To truly love someone else, to be unconditional, we need to step outside this propensity to put ourselves first. I want to get something straight here – I’m not talking about not taking care of ourselves. I’m not talking about not doing the work to be healthy so we can enter into healthy relationships. To be healthy people who are capable of loving others as we love ourselves, we need to do the work. And sometimes doing the work may mean we deliberately put our need for wholeness ahead of nurturing others. I’m also not talking about putting others ahead of ourselves. Though sometimes love shines through sacrifice, this is not where I’m going.

Where was I? Right, loving others as we love ourselves. Engaging in self-growth allows us to put others on the same playing field. As we grow we see others differently. We open up ourselves to others. We learn to see others without cynicism or the baggage of our past. We aren’t swayed by the opinions of others as we once were. We seek out the truth because we are finding the truth within and around us.

Love others as we love ourselves. I can’t love someone if I don’t love myself. I can’t give love if I don’t know what love looks like, feels like, tastes like, sounds like. I can’t be healthy in my relationships if I don’t have a true view of myself as beloved by God.

Without these things, I, we, judge. And we do it well. We compare. We resent. We open up ourselves to bitterness and anger and cynicism and capriciousness.

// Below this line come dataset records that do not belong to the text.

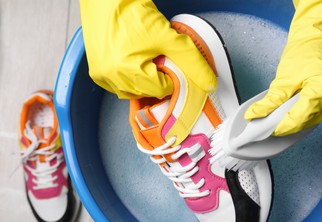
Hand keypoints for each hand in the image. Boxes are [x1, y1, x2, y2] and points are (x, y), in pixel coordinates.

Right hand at [80, 0, 216, 98]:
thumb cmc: (133, 12)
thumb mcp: (169, 37)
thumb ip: (192, 61)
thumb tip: (210, 83)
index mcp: (126, 70)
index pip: (161, 89)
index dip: (172, 77)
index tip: (173, 64)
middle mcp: (110, 76)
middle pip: (147, 92)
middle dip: (158, 79)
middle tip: (159, 59)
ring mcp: (101, 75)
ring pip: (132, 92)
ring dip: (144, 82)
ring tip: (146, 60)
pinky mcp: (95, 71)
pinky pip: (118, 86)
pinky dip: (129, 80)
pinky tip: (134, 63)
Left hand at [244, 0, 321, 135]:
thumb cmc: (308, 49)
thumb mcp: (285, 76)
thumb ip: (271, 100)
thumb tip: (255, 114)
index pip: (297, 120)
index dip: (279, 127)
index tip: (265, 129)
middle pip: (305, 123)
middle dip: (286, 123)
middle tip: (269, 120)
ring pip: (312, 121)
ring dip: (296, 119)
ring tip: (282, 111)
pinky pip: (321, 115)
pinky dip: (307, 113)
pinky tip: (297, 107)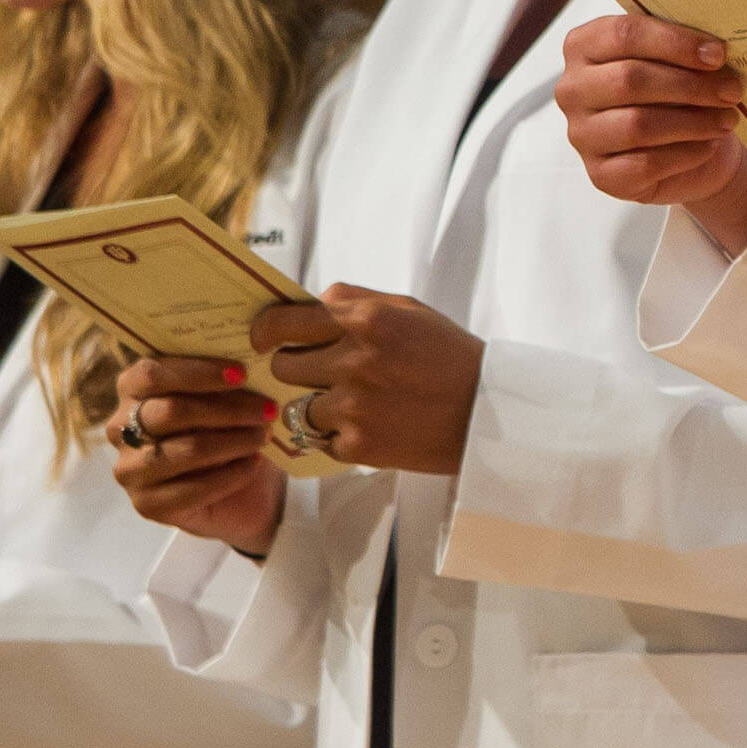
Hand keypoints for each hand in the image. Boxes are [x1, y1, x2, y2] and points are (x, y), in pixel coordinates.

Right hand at [110, 355, 287, 554]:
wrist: (241, 488)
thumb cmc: (230, 427)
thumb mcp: (228, 395)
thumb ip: (223, 377)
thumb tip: (250, 360)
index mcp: (133, 389)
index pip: (150, 373)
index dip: (197, 371)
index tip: (241, 374)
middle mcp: (122, 428)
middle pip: (171, 412)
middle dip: (228, 409)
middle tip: (268, 410)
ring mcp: (129, 469)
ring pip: (185, 449)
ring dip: (234, 441)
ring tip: (264, 436)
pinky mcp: (145, 504)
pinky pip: (191, 489)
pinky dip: (230, 474)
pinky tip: (253, 464)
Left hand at [257, 288, 485, 475]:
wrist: (486, 411)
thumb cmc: (449, 355)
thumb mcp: (409, 310)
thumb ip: (355, 302)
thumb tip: (309, 303)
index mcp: (367, 320)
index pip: (286, 320)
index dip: (265, 330)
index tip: (261, 339)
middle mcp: (354, 361)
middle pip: (283, 364)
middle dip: (293, 367)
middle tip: (315, 372)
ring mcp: (352, 406)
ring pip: (297, 405)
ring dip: (316, 404)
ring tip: (351, 403)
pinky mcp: (356, 445)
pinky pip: (321, 439)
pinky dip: (337, 435)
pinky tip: (369, 426)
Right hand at [556, 14, 746, 252]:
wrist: (685, 146)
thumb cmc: (678, 89)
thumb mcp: (678, 58)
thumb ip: (684, 43)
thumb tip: (714, 46)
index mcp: (584, 45)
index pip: (624, 34)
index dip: (674, 42)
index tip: (718, 54)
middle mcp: (572, 89)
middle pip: (630, 79)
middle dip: (690, 84)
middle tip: (732, 90)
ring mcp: (581, 135)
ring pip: (637, 125)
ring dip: (693, 121)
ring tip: (727, 118)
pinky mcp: (600, 174)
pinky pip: (644, 164)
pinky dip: (685, 153)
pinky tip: (709, 144)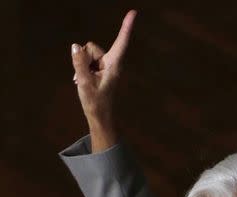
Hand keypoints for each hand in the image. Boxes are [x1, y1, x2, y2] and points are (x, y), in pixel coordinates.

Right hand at [71, 9, 136, 127]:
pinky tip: (83, 81)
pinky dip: (82, 68)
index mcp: (114, 65)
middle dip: (85, 58)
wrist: (99, 116)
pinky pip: (86, 60)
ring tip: (86, 81)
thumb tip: (76, 46)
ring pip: (88, 53)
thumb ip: (79, 63)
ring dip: (83, 65)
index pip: (121, 42)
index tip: (133, 12)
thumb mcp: (84, 82)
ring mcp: (106, 66)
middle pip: (92, 47)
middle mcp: (112, 63)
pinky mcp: (100, 69)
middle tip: (86, 77)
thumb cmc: (95, 102)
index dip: (126, 27)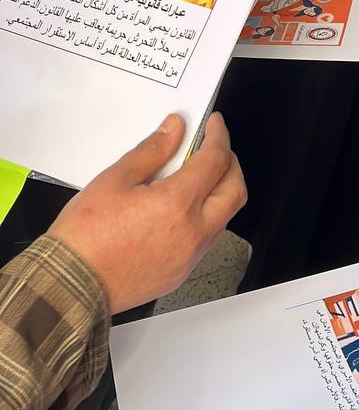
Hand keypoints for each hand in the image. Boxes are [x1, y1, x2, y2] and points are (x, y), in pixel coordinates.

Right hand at [48, 112, 246, 313]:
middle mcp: (192, 233)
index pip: (215, 160)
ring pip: (226, 217)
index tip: (214, 125)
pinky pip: (208, 240)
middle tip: (215, 147)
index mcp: (177, 204)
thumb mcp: (115, 179)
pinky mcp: (181, 273)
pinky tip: (186, 208)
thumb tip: (174, 130)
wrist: (71, 285)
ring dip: (222, 192)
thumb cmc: (86, 237)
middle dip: (230, 163)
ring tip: (200, 176)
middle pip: (235, 190)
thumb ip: (152, 151)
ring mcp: (190, 257)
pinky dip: (207, 217)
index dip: (218, 136)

I can’t be a prophet if I don’t have a foundation of love. The visions I receive, the whispers from the Holy Spirit about others, they could easily lead me to feeling superior. Better than the person the Holy Spirit is giving me words for. I definitely wouldn’t be driven to pray and speak with humility and compassion. Mercy would not have a place in my vocabulary.

Love is so very key. I’m not there yet. I’m a work in progress. Take my feelings toward my MIL. I resent her. I find it difficult to think kind or loving thoughts about her. I want to clench my jaw and tell her all the things God is showing me, not to edify or build her up, but to show her just how awful she has been and to shame her. Yeah, not very loving.

God is using my MIL to help me see some of these very difficult things about myself. Oh, he’s patient. So very patient. And he has a sense of humor. Amidst the pain associated with lancing the poisonous bile of judgement from my spirit, God shows me the funniest pictures of my MIL. Not to shame her, but to help me understand her motivations. They make me laugh, but they also drive the point clearly home. My MIL is a hurting woman with a mental illness. She is responsible for the consequences of her actions, but she is also worthy of grace. She is beloved by God. Cherished. We have that in common. We have my husband, her son, in common as well. I can start here, with the Holy Spirit showing me just how loved she is. And reminding me of how loved I am.

Love is a battlefield. Not because love itself is war, but because there are so many things out there that want to kill or warp the perfect love of God.